Zunächst kaufte die Stadt das zwar hohe, aber nur rund fünf Meter tiefe Haus mit Balkon (Wagler-Haus), das in der Mainstraße von außen an die Stadtmauer angebaut ist. 2018/19 dann kam das Sitzmann-Haus in der Obertorstraße, das zu beiden Seiten der Stadtmauer steht, hinzu. Und dieses Jahr nun das dritte Gebäude, das Rottmann-Haus, das hinter dem Sitzmann-Haus von innen an und auf die Stadtmauer gebaut ist.
Dass durch dieses Ensemble die Stadtmauer verläuft, weiß ein Uneingeweihter gar nicht. Und sie ist auch nur noch zum Teil erhalten. Das Sitzmann-Haus besteht, wie man bei einem genaueren Blick sieht, aus zwei Teilen und hat zwei verschiedene Dächer. Früher waren es tatsächlich zwei Häuser mit zwei Kellern. Der dort aufgewachsene und heute über 90-jährige Julius Sitzmann hat der Redaktion vor wenigen Jahren erzählt, dass ab etwa 1963 die beiden Häuser verbunden wurden und dafür auch die Stadtmauer durchbrochen wurde.
Jetzt ist laut Peter Interwies vom städtischen Bauamt klar: Egal, was passiert, ob die vorhandenen Gebäude, was wahrscheinlich ist, abgebrochen werden und ein großes neues Gebäude entsteht oder nicht – die Stadtmauer muss erhalten bleiben. Das habe auch das Landesamt für Denkmalpflege noch einmal bestätigt. So etwas könne auch ganz schön werden, man könnte sie etwa freilegen und hinter Glas zeigen, meint Interwies.
Bürger zeigten Interesse an Grundstücken, aber Stadt will ein Konzept
Er habe auch schon von Bürgern anfragen bekommen, die Interesse hätten, eins oder mehrere der Häuser zu kaufen, sagt der Bauamtsmitarbeiter und stellt klar: "Wir wollen keine Häuser verkaufen, sondern wollen ein Konzept erhalten." Das Vorhaben solle die Innenstadt weiterentwickeln.
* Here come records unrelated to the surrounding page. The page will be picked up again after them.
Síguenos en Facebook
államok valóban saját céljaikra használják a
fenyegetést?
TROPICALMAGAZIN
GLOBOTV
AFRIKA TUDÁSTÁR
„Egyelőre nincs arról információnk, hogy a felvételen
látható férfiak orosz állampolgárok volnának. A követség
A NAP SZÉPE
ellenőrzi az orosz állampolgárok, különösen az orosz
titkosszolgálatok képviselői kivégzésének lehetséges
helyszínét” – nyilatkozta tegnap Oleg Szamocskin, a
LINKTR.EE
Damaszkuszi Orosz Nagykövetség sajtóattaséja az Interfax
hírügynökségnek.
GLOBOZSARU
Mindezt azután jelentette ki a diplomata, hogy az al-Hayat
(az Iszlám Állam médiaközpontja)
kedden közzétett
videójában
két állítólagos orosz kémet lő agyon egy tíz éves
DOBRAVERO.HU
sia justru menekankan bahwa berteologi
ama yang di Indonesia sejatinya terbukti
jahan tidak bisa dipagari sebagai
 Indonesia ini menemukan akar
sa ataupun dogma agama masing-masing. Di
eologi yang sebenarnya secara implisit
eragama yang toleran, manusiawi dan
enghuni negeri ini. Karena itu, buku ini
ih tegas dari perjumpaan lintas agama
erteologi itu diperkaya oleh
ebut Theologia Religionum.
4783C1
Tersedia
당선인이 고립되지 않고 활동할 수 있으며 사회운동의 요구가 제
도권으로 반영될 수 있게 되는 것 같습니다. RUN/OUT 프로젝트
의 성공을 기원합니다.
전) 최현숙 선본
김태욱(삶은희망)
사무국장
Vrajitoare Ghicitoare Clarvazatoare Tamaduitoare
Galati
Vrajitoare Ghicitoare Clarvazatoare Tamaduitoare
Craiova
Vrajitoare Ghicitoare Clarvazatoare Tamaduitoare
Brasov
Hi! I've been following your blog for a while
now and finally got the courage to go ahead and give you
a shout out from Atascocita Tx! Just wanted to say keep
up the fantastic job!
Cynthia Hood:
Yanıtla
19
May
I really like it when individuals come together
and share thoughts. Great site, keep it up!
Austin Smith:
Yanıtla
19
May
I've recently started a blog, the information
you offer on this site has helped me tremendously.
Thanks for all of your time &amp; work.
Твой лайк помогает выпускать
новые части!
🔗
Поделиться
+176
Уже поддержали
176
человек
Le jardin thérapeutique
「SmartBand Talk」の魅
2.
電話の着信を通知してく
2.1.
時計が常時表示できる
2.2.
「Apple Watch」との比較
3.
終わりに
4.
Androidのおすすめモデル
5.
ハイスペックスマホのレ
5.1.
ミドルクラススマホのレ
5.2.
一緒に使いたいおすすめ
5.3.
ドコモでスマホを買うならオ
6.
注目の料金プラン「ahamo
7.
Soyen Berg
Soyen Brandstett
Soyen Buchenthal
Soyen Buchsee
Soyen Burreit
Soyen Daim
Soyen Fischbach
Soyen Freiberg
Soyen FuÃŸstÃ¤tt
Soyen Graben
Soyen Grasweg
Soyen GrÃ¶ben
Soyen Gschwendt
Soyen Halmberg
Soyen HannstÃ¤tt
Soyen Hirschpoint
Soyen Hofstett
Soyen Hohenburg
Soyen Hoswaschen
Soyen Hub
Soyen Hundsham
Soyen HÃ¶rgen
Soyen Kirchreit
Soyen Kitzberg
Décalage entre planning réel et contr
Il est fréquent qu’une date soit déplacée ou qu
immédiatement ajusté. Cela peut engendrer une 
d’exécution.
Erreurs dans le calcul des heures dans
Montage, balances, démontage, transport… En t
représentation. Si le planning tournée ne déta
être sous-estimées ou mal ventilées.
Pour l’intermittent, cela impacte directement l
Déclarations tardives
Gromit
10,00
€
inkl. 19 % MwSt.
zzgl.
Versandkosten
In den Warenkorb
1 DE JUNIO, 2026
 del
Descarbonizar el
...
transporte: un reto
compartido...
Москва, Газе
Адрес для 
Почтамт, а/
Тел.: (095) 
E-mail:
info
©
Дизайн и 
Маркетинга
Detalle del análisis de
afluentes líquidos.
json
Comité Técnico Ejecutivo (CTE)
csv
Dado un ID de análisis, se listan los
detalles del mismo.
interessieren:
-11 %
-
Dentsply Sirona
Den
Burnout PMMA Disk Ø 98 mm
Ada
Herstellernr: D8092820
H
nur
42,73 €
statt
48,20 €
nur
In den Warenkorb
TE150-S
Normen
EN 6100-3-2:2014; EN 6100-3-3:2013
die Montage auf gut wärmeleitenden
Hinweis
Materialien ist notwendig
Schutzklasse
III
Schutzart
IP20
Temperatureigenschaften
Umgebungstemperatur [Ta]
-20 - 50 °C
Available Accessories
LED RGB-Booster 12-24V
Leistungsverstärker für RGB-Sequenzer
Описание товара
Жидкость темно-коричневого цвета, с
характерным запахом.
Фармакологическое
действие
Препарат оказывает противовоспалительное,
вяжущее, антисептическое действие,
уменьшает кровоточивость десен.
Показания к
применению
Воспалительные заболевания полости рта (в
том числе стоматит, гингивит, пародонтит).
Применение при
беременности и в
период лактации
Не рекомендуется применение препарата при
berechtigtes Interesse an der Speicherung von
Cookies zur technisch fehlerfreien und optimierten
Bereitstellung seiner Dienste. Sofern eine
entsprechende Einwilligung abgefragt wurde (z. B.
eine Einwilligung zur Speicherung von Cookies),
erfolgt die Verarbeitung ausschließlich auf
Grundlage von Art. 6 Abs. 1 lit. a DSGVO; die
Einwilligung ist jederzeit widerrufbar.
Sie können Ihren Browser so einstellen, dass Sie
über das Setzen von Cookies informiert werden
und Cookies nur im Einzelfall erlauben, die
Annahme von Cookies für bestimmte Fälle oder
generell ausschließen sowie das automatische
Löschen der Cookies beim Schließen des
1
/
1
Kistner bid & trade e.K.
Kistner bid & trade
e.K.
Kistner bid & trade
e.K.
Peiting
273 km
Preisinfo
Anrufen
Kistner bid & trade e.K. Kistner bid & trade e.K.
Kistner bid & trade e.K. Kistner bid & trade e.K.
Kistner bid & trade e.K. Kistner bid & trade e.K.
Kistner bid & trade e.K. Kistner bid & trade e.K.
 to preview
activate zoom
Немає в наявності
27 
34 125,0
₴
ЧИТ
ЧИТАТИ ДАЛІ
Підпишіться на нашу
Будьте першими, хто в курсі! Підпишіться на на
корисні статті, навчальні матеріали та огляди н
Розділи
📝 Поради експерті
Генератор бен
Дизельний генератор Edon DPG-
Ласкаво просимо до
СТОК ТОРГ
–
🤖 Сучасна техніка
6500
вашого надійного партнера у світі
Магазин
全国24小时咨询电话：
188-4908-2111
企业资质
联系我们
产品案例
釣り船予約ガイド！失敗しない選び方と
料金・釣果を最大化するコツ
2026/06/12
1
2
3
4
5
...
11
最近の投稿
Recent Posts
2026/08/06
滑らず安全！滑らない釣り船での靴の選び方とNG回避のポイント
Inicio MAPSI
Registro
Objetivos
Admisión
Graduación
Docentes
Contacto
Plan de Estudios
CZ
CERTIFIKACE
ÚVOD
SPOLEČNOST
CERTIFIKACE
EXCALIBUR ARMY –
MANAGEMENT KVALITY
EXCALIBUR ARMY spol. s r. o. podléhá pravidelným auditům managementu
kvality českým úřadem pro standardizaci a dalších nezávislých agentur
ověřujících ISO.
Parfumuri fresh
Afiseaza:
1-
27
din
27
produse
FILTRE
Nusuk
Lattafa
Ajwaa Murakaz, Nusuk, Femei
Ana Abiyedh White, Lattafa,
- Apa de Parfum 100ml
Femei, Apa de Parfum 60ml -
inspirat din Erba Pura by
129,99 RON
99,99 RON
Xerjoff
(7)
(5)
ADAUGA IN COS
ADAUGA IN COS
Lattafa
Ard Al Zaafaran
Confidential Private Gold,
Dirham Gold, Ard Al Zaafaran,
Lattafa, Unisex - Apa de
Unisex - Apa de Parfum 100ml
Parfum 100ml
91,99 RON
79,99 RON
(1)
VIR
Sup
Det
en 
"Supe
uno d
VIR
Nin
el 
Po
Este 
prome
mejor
Bei einem der Gebäude habe die Stadt von ihrem Vorkaufsrecht Gebrauch gemacht, bei den anderen seien es "langwierige Verhandlungen" gewesen, berichtet er. Ein Konzept sei nun das Allerwichtigste. Denkbar wäre auch eine Kombination aus Gewerbe- und Wohnnutzung mit einer dominierenden medizinischen Nutzung.
Vermutlich werde ein zu bildendes Gremium aus Mitarbeitern des Rathauses und Stadträten über die eingegangenen Konzepte beraten. Die entscheidenden Kriterien sind laut Ausschreibung: Qualität des Konzepts, städtebauliche Ziele, Energieeffizienz, Denkmalschutz, Erfahrung des Interessenten und die Höhe des Verkaufserlöses. Die Ausschreibung läuft bis Ende September.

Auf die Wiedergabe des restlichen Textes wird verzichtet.